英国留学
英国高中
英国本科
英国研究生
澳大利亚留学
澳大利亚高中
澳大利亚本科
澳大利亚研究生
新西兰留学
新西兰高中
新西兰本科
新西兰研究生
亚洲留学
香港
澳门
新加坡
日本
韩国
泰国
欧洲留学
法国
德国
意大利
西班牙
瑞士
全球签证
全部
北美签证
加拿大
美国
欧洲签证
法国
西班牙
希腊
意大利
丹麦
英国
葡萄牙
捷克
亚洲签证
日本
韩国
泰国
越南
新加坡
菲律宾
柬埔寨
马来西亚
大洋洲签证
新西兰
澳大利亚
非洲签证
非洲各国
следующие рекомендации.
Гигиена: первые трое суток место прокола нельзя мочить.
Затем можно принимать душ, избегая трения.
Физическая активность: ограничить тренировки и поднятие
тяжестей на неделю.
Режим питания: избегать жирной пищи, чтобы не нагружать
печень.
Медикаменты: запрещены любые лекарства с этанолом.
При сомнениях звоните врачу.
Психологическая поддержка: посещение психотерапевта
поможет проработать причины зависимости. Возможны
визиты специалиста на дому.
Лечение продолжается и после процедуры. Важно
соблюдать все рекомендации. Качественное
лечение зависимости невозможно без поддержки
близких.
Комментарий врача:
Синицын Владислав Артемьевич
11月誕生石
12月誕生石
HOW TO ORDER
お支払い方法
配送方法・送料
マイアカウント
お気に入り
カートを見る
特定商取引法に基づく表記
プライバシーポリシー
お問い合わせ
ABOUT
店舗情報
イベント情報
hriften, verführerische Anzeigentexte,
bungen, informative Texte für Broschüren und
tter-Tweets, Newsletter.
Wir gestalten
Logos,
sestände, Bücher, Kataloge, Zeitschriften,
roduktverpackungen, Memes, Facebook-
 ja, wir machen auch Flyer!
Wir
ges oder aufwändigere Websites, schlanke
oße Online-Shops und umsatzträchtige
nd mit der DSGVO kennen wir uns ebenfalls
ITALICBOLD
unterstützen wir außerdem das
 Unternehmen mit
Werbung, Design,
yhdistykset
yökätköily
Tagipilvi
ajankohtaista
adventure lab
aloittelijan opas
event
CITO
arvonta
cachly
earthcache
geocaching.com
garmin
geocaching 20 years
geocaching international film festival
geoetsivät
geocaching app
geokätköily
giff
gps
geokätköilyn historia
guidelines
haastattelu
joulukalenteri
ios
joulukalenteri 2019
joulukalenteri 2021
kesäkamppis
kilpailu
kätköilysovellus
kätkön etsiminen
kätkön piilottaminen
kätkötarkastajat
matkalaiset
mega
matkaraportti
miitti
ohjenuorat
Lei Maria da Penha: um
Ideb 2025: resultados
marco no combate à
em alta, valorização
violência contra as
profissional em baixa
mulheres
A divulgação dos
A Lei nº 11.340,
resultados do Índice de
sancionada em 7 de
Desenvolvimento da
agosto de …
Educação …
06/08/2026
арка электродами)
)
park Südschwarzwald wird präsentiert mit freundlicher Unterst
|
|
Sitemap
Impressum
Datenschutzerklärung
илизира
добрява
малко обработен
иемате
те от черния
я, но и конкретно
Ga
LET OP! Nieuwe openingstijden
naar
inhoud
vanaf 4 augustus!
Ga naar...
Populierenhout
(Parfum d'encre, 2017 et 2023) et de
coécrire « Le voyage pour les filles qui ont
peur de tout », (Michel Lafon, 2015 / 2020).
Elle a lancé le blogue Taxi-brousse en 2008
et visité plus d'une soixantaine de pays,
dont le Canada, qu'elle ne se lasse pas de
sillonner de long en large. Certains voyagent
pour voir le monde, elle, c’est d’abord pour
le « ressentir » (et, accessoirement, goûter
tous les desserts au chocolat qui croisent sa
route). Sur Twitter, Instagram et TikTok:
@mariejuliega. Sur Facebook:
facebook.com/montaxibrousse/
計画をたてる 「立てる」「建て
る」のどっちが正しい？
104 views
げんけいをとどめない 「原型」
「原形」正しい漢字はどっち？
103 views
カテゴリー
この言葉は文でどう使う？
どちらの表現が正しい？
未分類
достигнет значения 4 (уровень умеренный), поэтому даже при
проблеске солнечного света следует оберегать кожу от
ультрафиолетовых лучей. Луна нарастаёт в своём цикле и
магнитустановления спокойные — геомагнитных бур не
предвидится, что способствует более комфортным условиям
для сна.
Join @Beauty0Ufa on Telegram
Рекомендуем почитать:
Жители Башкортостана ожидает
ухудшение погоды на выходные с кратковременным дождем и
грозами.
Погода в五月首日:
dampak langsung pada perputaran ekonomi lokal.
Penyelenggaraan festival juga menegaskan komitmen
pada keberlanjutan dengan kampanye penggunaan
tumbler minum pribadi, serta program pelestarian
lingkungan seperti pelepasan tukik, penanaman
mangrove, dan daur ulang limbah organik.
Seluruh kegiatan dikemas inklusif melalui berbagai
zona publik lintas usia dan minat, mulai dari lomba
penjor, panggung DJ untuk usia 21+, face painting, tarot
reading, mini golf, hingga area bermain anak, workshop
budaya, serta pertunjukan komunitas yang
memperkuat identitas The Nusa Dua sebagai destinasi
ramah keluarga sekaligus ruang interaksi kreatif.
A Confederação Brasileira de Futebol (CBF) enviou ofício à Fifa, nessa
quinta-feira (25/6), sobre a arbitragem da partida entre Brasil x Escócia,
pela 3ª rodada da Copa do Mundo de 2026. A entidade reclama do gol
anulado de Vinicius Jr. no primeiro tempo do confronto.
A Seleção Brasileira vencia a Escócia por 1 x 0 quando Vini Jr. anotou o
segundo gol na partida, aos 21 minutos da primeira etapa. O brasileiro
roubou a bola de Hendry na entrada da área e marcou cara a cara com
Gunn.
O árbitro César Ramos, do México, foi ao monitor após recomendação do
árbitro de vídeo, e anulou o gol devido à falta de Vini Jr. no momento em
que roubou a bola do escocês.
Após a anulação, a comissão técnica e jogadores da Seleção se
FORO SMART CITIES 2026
···
What to do
Retype the material in full. Each word must match.

Exercise response
英国留学
英国高中
英国本科
英国研究生
澳大利亚留学
澳大利亚高中
澳大利亚本科
澳大利亚研究生
新西兰留学
新西兰高中
新西兰本科
新西兰研究生
亚洲留学
香港
澳门
新加坡
日本
韩国
泰国
欧洲留学
法国
德国
意大利
西班牙
瑞士
全球签证
全部
北美签证
加拿大
美国
欧洲签证
法国
西班牙
希腊
意大利
丹麦
英国
葡萄牙
捷克
亚洲签证
日本
韩国
泰国
越南
新加坡
菲律宾
柬埔寨
马来西亚
大洋洲签证
新西兰
澳大利亚
非洲签证
非洲各国
следующие рекомендации.
Гигиена: первые трое суток место прокола нельзя мочить.
Затем можно принимать душ, избегая трения.
Физическая активность: ограничить тренировки и поднятие
тяжестей на неделю.
Режим питания: избегать жирной пищи, чтобы не нагружать
печень.
Медикаменты: запрещены любые лекарства с этанолом.
При сомнениях звоните врачу.
Психологическая поддержка: посещение психотерапевта
поможет проработать причины зависимости. Возможны
визиты специалиста на дому.
Лечение продолжается и после процедуры. Важно
соблюдать все рекомендации. Качественное
лечение зависимости невозможно без поддержки
близких.
Комментарий врача:
Синицын Владислав Артемьевич
11月誕生石
12月誕生石
HOW TO ORDER
お支払い方法
配送方法・送料
マイアカウント
お気に入り
カートを見る
特定商取引法に基づく表記
プライバシーポリシー
お問い合わせ
ABOUT
店舗情報
イベント情報
hriften, verführerische Anzeigentexte,
bungen, informative Texte für Broschüren und
tter-Tweets, Newsletter.
Wir gestalten
Logos,
sestände, Bücher, Kataloge, Zeitschriften,
roduktverpackungen, Memes, Facebook-
 ja, wir machen auch Flyer!
Wir
ges oder aufwändigere Websites, schlanke
oße Online-Shops und umsatzträchtige
nd mit der DSGVO kennen wir uns ebenfalls
ITALICBOLD
unterstützen wir außerdem das
 Unternehmen mit
Werbung, Design,
yhdistykset
yökätköily
Tagipilvi
ajankohtaista
adventure lab
aloittelijan opas
event
CITO
arvonta
cachly
earthcache
geocaching.com
garmin
geocaching 20 years
geocaching international film festival
geoetsivät
geocaching app
geokätköily
giff
gps
geokätköilyn historia
guidelines
haastattelu
joulukalenteri
ios
joulukalenteri 2019
joulukalenteri 2021
kesäkamppis
kilpailu
kätköilysovellus
kätkön etsiminen
kätkön piilottaminen
kätkötarkastajat
matkalaiset
mega
matkaraportti
miitti
ohjenuorat
Lei Maria da Penha: um
Ideb 2025: resultados
marco no combate à
em alta, valorização
violência contra as
profissional em baixa
mulheres
A divulgação dos
A Lei nº 11.340,
resultados do Índice de
sancionada em 7 de
Desenvolvimento da
agosto de …
Educação …
06/08/2026
арка электродами)
)
park Südschwarzwald wird präsentiert mit freundlicher Unterst
|
|
Sitemap
Impressum
Datenschutzerklärung
илизира
добрява
малко обработен
иемате
те от черния
я, но и конкретно
Ga
LET OP! Nieuwe openingstijden
naar
inhoud
vanaf 4 augustus!
Ga naar...
Populierenhout
(Parfum d'encre, 2017 et 2023) et de
coécrire « Le voyage pour les filles qui ont
peur de tout », (Michel Lafon, 2015 / 2020).
Elle a lancé le blogue Taxi-brousse en 2008
et visité plus d'une soixantaine de pays,
dont le Canada, qu'elle ne se lasse pas de
sillonner de long en large. Certains voyagent
pour voir le monde, elle, c’est d’abord pour
le « ressentir » (et, accessoirement, goûter
tous les desserts au chocolat qui croisent sa
route). Sur Twitter, Instagram et TikTok:
@mariejuliega. Sur Facebook:
facebook.com/montaxibrousse/
計画をたてる 「立てる」「建て
る」のどっちが正しい？
104 views
げんけいをとどめない 「原型」
「原形」正しい漢字はどっち？
103 views
カテゴリー
この言葉は文でどう使う？
どちらの表現が正しい？
未分類
достигнет значения 4 (уровень умеренный), поэтому даже при
проблеске солнечного света следует оберегать кожу от
ультрафиолетовых лучей. Луна нарастаёт в своём цикле и
магнитустановления спокойные — геомагнитных бур не
предвидится, что способствует более комфортным условиям
для сна.
Join @Beauty0Ufa on Telegram
Рекомендуем почитать:
Жители Башкортостана ожидает
ухудшение погоды на выходные с кратковременным дождем и
грозами.
Погода в五月首日:
dampak langsung pada perputaran ekonomi lokal.
Penyelenggaraan festival juga menegaskan komitmen
pada keberlanjutan dengan kampanye penggunaan
tumbler minum pribadi, serta program pelestarian
lingkungan seperti pelepasan tukik, penanaman
mangrove, dan daur ulang limbah organik.
Seluruh kegiatan dikemas inklusif melalui berbagai
zona publik lintas usia dan minat, mulai dari lomba
penjor, panggung DJ untuk usia 21+, face painting, tarot
reading, mini golf, hingga area bermain anak, workshop
budaya, serta pertunjukan komunitas yang
memperkuat identitas The Nusa Dua sebagai destinasi
ramah keluarga sekaligus ruang interaksi kreatif.
A Confederação Brasileira de Futebol (CBF) enviou ofício à Fifa, nessa
quinta-feira (25/6), sobre a arbitragem da partida entre Brasil x Escócia,
pela 3ª rodada da Copa do Mundo de 2026. A entidade reclama do gol
anulado de Vinicius Jr. no primeiro tempo do confronto.
A Seleção Brasileira vencia a Escócia por 1 x 0 quando Vini Jr. anotou o
segundo gol na partida, aos 21 minutos da primeira etapa. O brasileiro
roubou a bola de Hendry na entrada da área e marcou cara a cara com
Gunn.
O árbitro César Ramos, do México, foi ao monitor após recomendação do
árbitro de vídeo, e anulou o gol devido à falta de Vini Jr. no momento em
que roubou a bola do escocês.
Após a anulação, a comissão técnica e jogadores da Seleção se
FORO SMART CITIES 2026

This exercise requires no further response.